Imagem ilustrativa da imagem Vencemos a censura esquerdista
| Foto: Divulgação/Brasil Paralelo


Enquanto passava o filme, uma turba de militantes travestidos de alunos cercava a sala de eventos, repetindo slogans, fazendo performances grotescas e urrando xingamentos. Ao mesmo tempo, o número de visualizações do filme atingia 2 milhões, batendo todos os recordes da internet.

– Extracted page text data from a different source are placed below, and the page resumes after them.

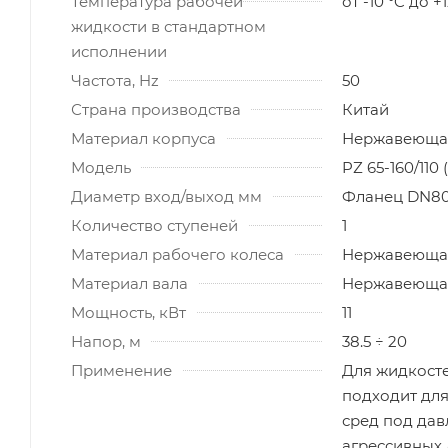
Температура рабочей
от -10 °C до +
жидкости в стандартном
исполнении
Частота, Hz
50
Страна производства
Китай
Материал корпуса
Нержавеющая
Модель
PZ 65-160/110 
Диаметр вход/выход мм
Фланец DN80
Количество ступеней
1
Материал рабочего колеса
Нержавеющая
Материал вала
Нержавеющая
Мощность, кВт
11
Напор, м
38.5 ÷ 20
Применение
Для жидкосте
подходит дл
сред под дав
агрессивных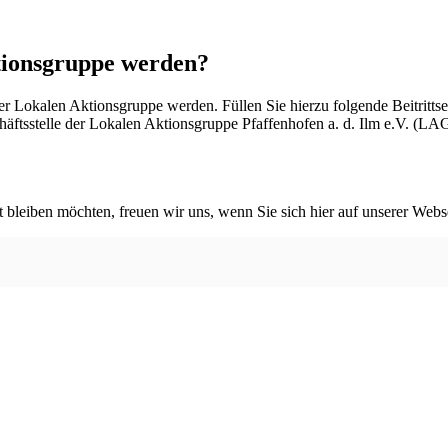
tionsgruppe werden?
 der Lokalen Aktionsgruppe werden. Füllen Sie hierzu folgende Beitritt
ftsstelle der Lokalen Aktionsgruppe Pfaffenhofen a. d. Ilm e.V. (LAG
bleiben möchten, freuen wir uns, wenn Sie sich hier auf unserer Webse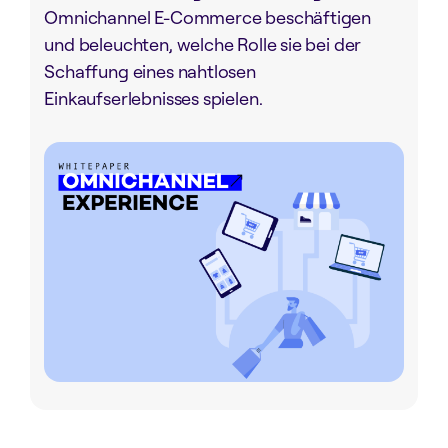
Omnichannel E-Commerce beschäftigen
und beleuchten, welche Rolle sie bei der
Schaffung eines nahtlosen
Einkaufserlebnisses spielen.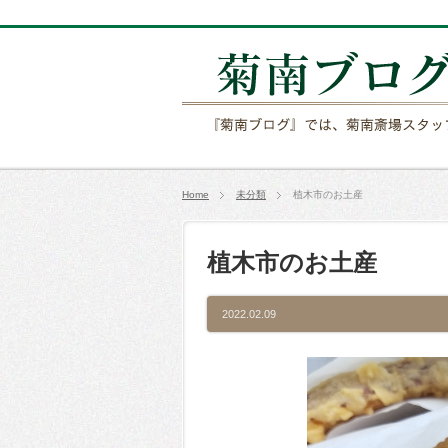
Home
未分類
植木市のお土産
植木市のお土産
2022.02.09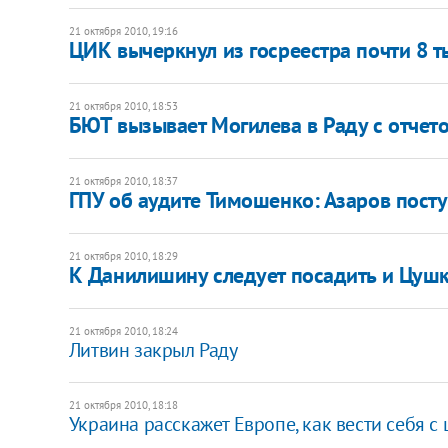
21 октября 2010, 19:16
ЦИК вычеркнул из госреестра почти 8 
21 октября 2010, 18:53
БЮТ вызывает Могилева в Раду с отчет
21 октября 2010, 18:37
ГПУ об аудите Тимошенко: Азаров пост
21 октября 2010, 18:29
К Данилишину следует посадить и Цушко
21 октября 2010, 18:24
Литвин закрыл Раду
21 октября 2010, 18:18
Украина расскажет Европе, как вести себя с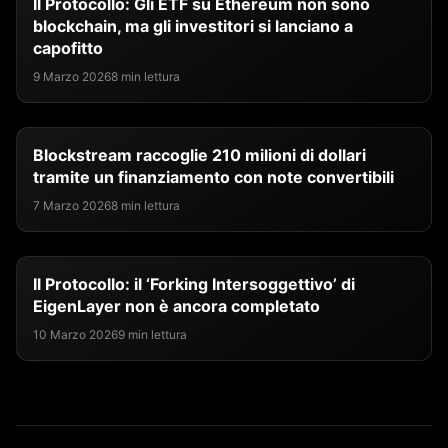
Il Protocollo: Gli ETF su Ethereum non sono
blockchain, ma gli investitori si lanciano a
capofitto
9 Marzo 2026
8 min lettura
Blockstream raccoglie 210 milioni di dollari
tramite un finanziamento con note convertibili
7 Marzo 2026
8 min lettura
Il Protocollo: il ‘Forking Intersoggettivo’ di
EigenLayer non è ancora completato
10 Marzo 2026
9 min lettura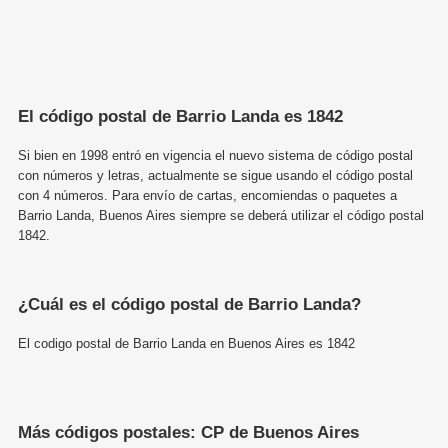
El código postal de Barrio Landa es 1842
Si bien en 1998 entró en vigencia el nuevo sistema de código postal
con números y letras, actualmente se sigue usando el código postal
con 4 números. Para envío de cartas, encomiendas o paquetes a
Barrio Landa, Buenos Aires siempre se deberá utilizar el código postal
1842.
¿Cuál es el código postal de Barrio Landa?
El codigo postal de Barrio Landa en Buenos Aires es 1842
Más códigos postales: CP de Buenos Aires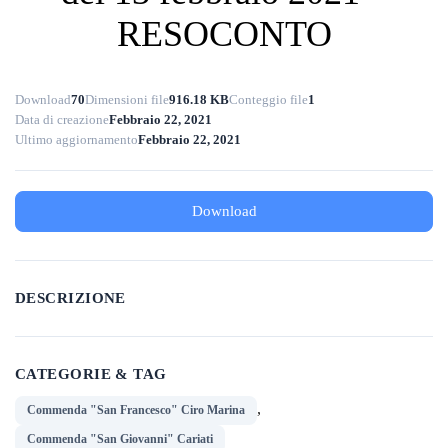
RESOCONTO
Download
70
Dimensioni file
916.18 KB
Conteggio file
1
Data di creazione
Febbraio 22, 2021
Ultimo aggiornamento
Febbraio 22, 2021
Download
DESCRIZIONE
CATEGORIE & TAG
,
Commenda "San Francesco" Ciro Marina
Commenda "San Giovanni" Cariati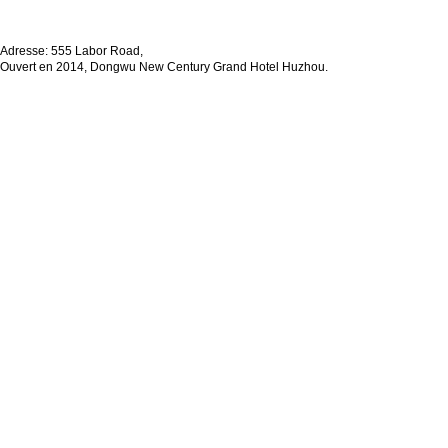
Adresse: 555 Labor Road,
Ouvert en 2014, Dongwu New Century Grand Hotel Huzhou.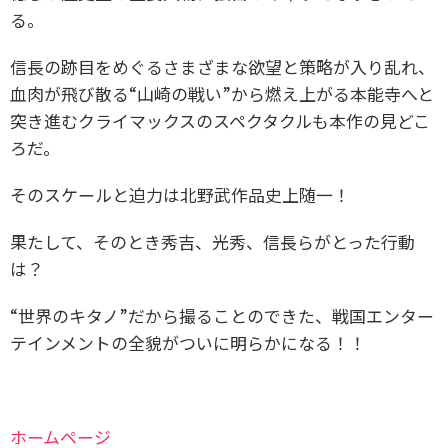
る。
信長の跡目をめぐるさまざまな欲望と策略が入り乱れ、
血肉が飛び散る“山崎の戦い”から燃え上がる本能寺へと
突き進むクライマックスのスペクタクルも本作の見どこ
ろだ。
そのスケールと迫力は北野武作品史上随一！
果たして、そのとき秀吉、光秀、信長らがとった行動
は？
“世界のキタノ”だから撮ることのできた、戦国エンター
テインメントの全貌がついに明らかになる！！
ホームページ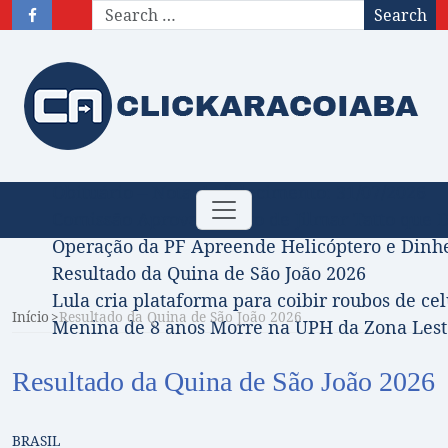
Search
Obituário – Nota de falecimento: 31/07/2026
Toggle
Comissão Aprova Projeto de Jilmar Tatto que D
navigation
Operação da PF Apreende Helicóptero e Dinh
Resultado da Quina de São João 2026
Lula cria plataforma para coibir roubos de cel
Início
Resultado da Quina de São João 2026
Menina de 8 anos Morre na UPH da Zona Leste
Resultado da Quina de São João 2026
BRASIL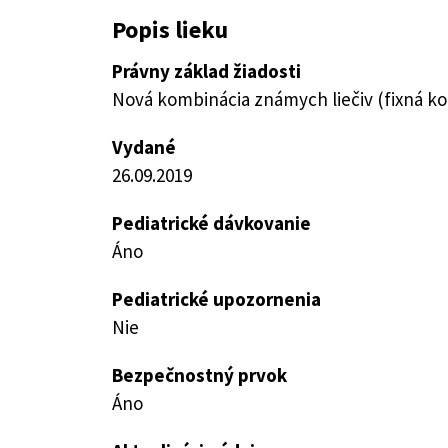
Popis lieku
Právny základ žiadosti
Nová kombinácia známych liečiv (fixná k
Vydané
26.09.2019
Pediatrické dávkovanie
Áno
Pediatrické upozornenia
Nie
Bezpečnostný prvok
Áno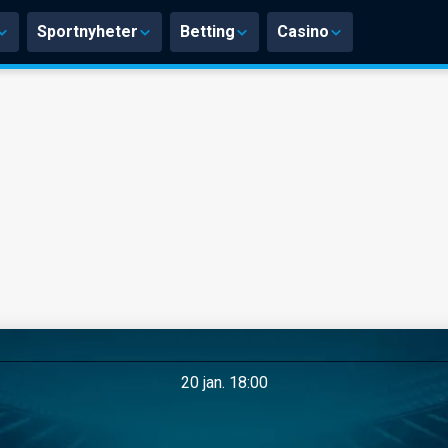
Sportnyheter
Betting
Casino
20 jan. 18:00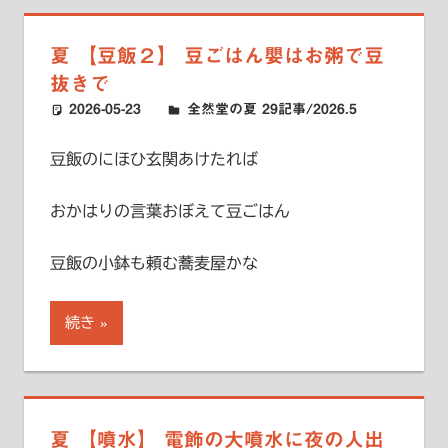
夏 【豆飯２】 豆ごはん嬰はお粥で豆
抜きで
2026-05-23
ハードエッジ
全然堂の夏 29記事/2026.5
豆飯のにほひ玄関あけたれば
おかはりの言葉おぼえて豆ごはん
豆飯の小鉢も頼む蕎麦屋かな
続き
夏 【噴水】 電飾の大噴水に夜の人出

Dentro da sala, 1964 — o filme. Fora da sala, 1984 — o livro. Dentro da sala, espectadores. Fora da sala, censores. Dentro da sala, estudantes. Fora da sala, militantes. Dentro da sala, a realidade. Fora da sala, a ideologia. Dentro da sala, a civilização. Fora da sala, a barbárie. Dentro da sala, a língua portuguesa. Fora da sala, a novilíngua. Dentro da sala, uma crítica à ditadura. Fora da sala, um ensaio de ditadura.


Não aconteceu apenas na UEL. Em todo o Brasil, houve tentativas de censurar “1964” e hostilizar os seus espectadores. Com a divulgação do filme pelo YouTube, os censores esquerdistas deram com os burros n’água. Agora todo mundo — inclusive vocês, meus sete leitores — pode ver o filme. E ninguém nos impedirá de fazer isso.


O filme produzido pelos meninos do Brasil Paralelo não faz apologia de nenhuma ditadura. É o oposto disso. É contra a ditadura, contra a tortura, contra a censura, contra o assassinato de adversários, contra tudo isso que os regimes socialistas sempre fizeram em escala industrial, onde quer que tenham chegado ao poder.


Muitas pessoas merecem parabéns pela sessão histórica da última quarta-feira. Destaco aqui o trabalho dos jovens do movimento UEL Livre e também do projeto UEL – A Casa da Tolerância, coordenado pelo professor Gabriel Giannattasio. E, claro, os responsáveis pelo documentário — onde brilham dois intelectuais londrinenses, meus amigos Silvio Grimaldo e Bernardo Pires Küster.


Aristóteles dizia que a coragem é a mais importante das virtudes, porque permite a existência de todas as outras. “1964” é mais que um filme, é um ato de coragem. Precisamos levar essa coragem para dentro de todos os lares, escolas, empresas e instituições do Brasil. Tudo o mais depende disso.